▶ _Requirement_: Taking the records below, count the lines in which "with" appears and supply only the count.
-.-.-
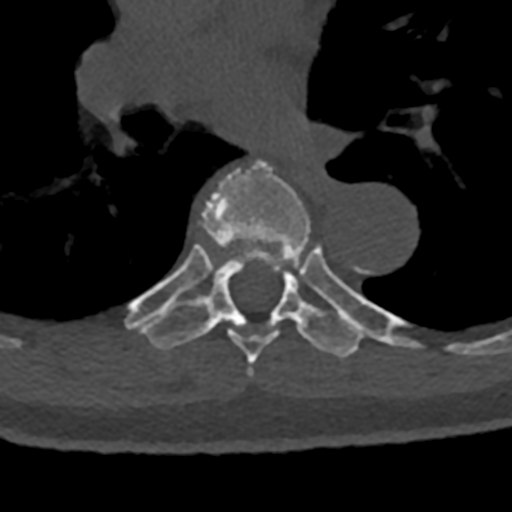
CT including the spine, one axial slice; slice 784 of 797 in the series (ordered by position); reconstruction kernel Br40s/3; bone window (W 1800 / L 400 HU); 0.5 mm slice thickness; 512 × 512 image matrix, field of view 160 × 160 mm. Patient: male, 74 years. From the clinical record (not read from this slice): primary cancer: renal; vertebrae with lytic lesions (as recorded): T10, L1, L2, L3, L4, L5.
Annotated regions visible in this slice (semi-automatically segmented with operator editing):
- T6 vertebra: bounding box (x1, y1, x2, y2) in pixels: (169, 159, 311, 376)
- T7 vertebra: (126, 245, 414, 359)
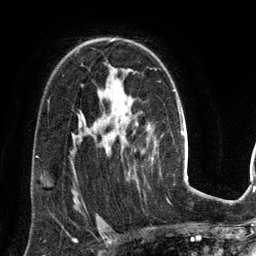
Breast MRI (dynamic contrast-enhanced), one axial slice; cropped to one breast; dynamic contrast-enhanced series, time point 2 of 6 at this slice position (early post-contrast); 3 T; TE 2.8 ms, TR 6.9 ms; 1.2 mm slice thickness; 256 × 256 image matrix, field of view 190 × 190 mm. Female patient.
Annotated regions visible in this slice (semi-automatic segmentation, software-assisted and operator-edited):
- enhancing-tissue mask used for the functional tumour volume (all voxels passing the contrast-enhancement thresholds inside the analysis volume; usually the tumour): bounding box [x1, y1, x2, y2] px = [111, 39, 153, 160]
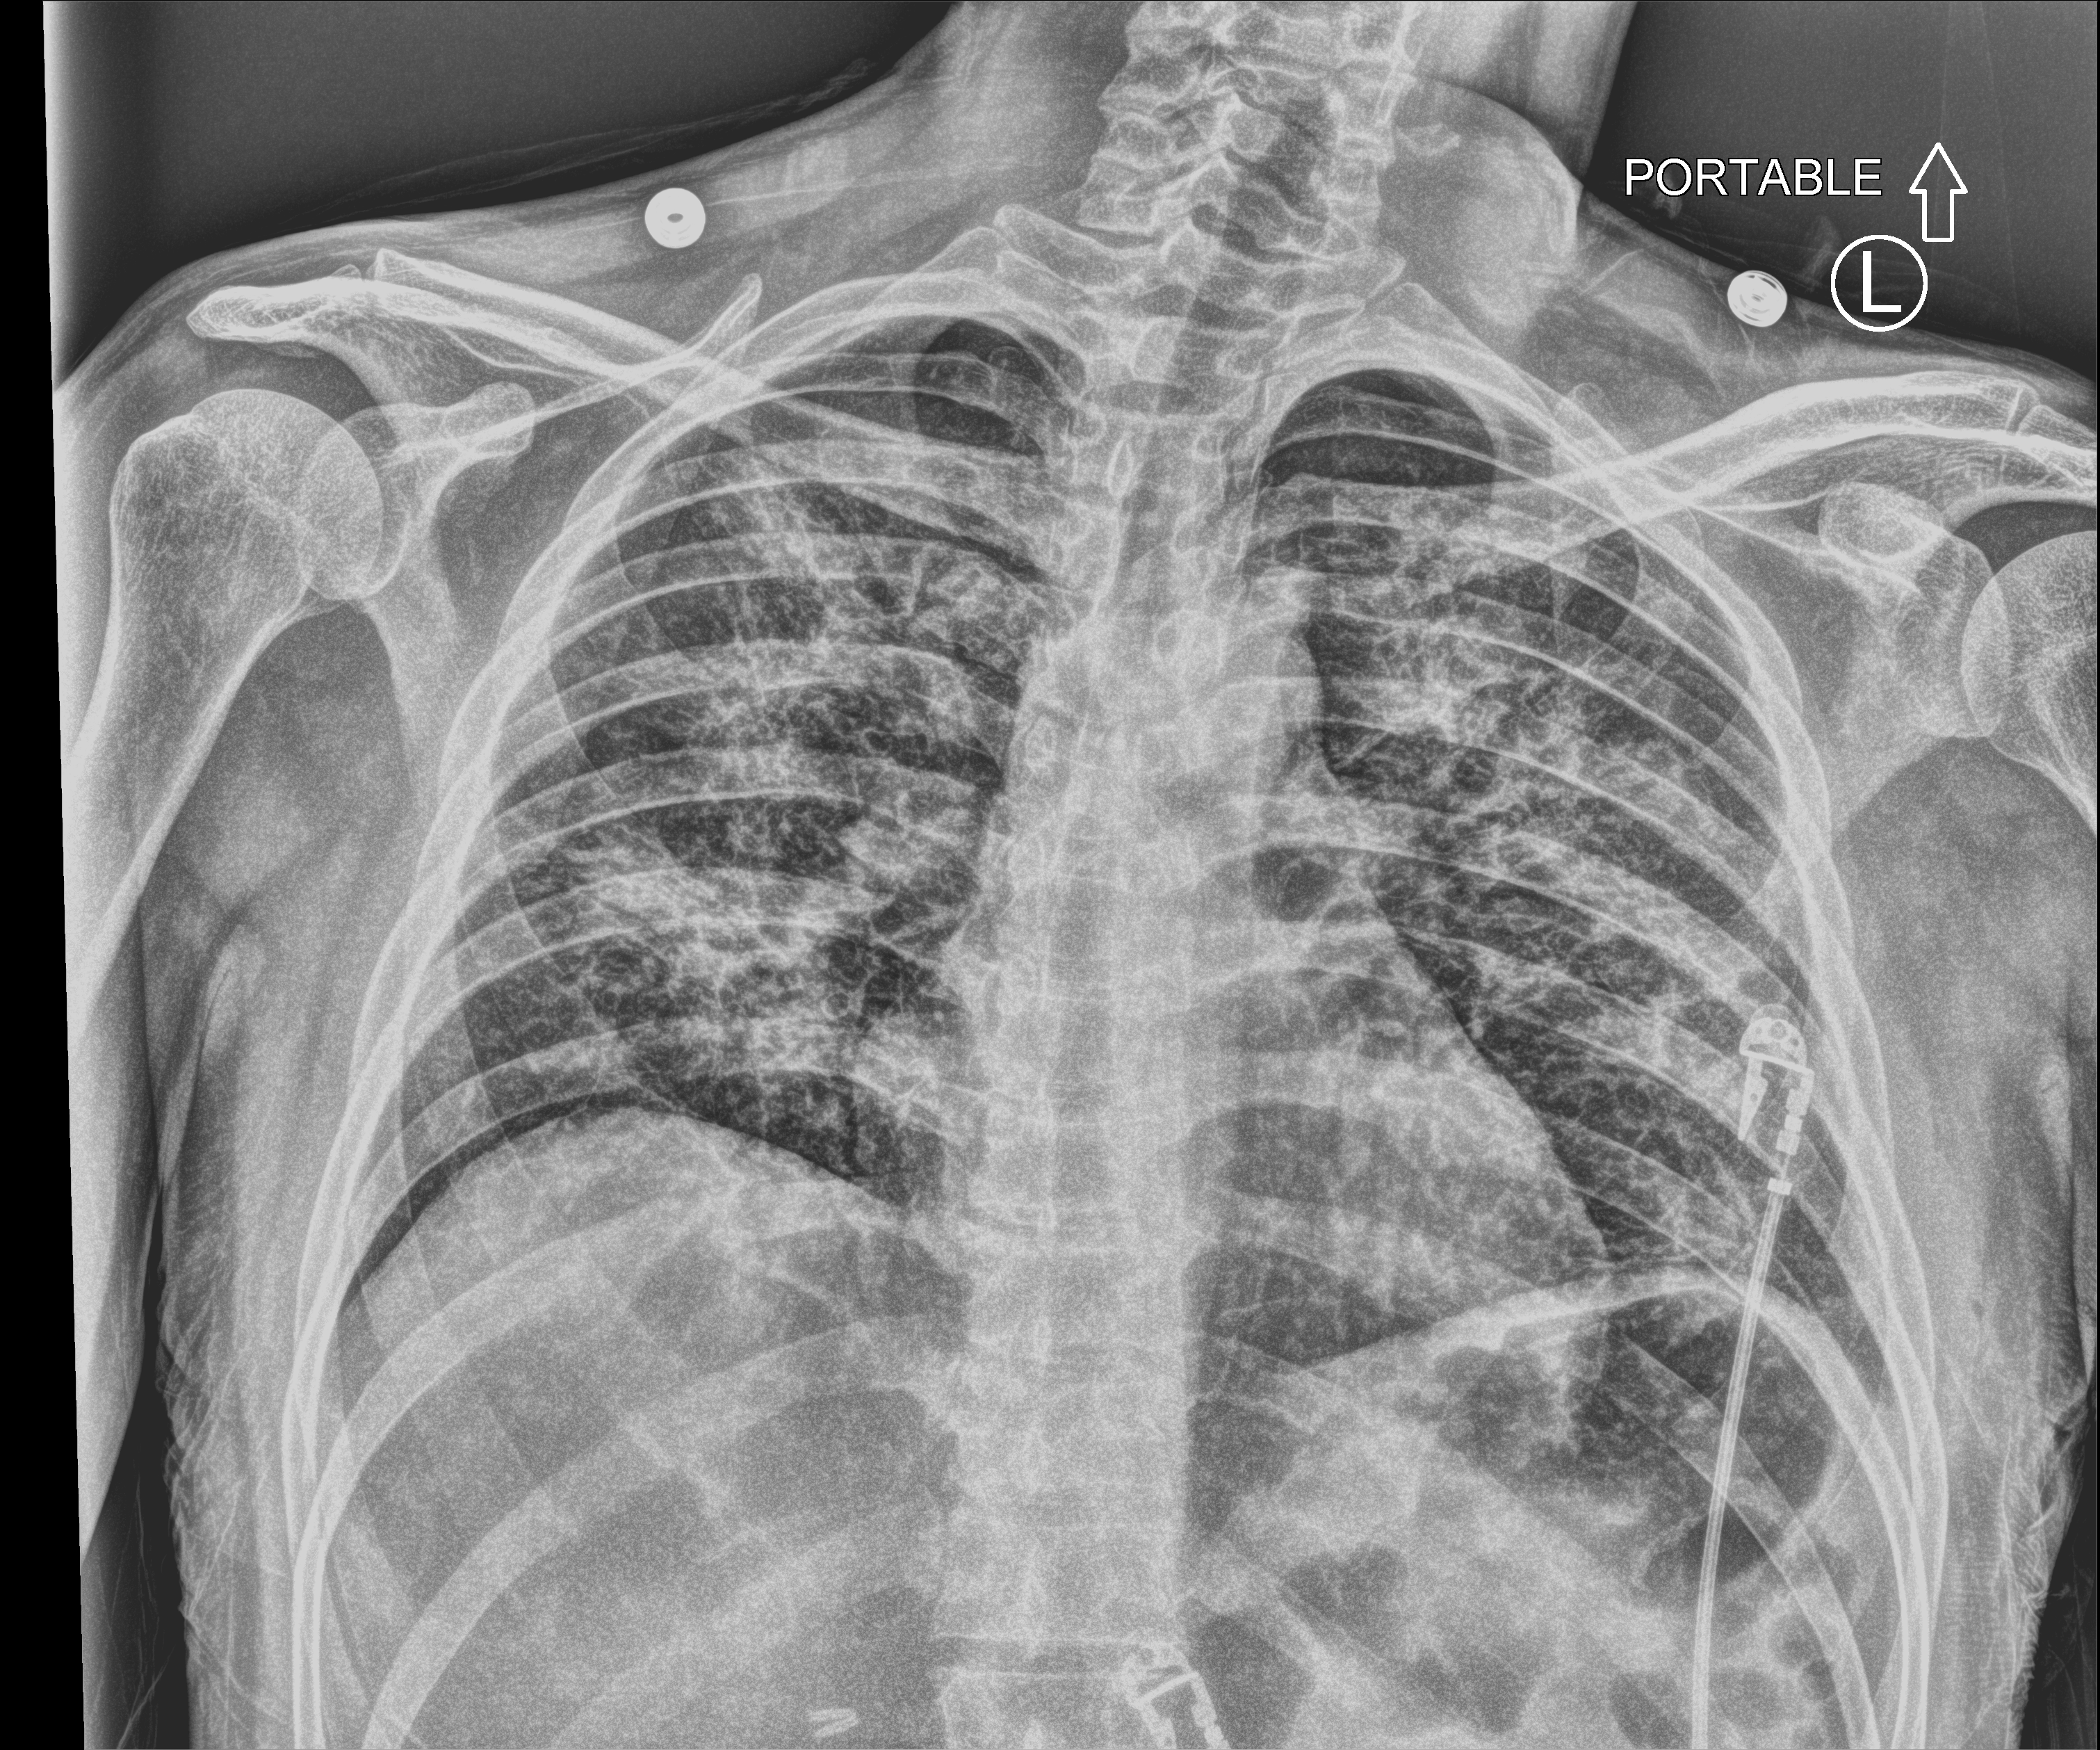
Portable chest radiograph. Male patient hospitalised with COVID-19, age 18–59 years.
Hospital-stay facts (about this admission, not read from this image; timing relative to this image not recorded):
- length of hospital stay: 29 days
-.-.-
▶ _Task result_: 3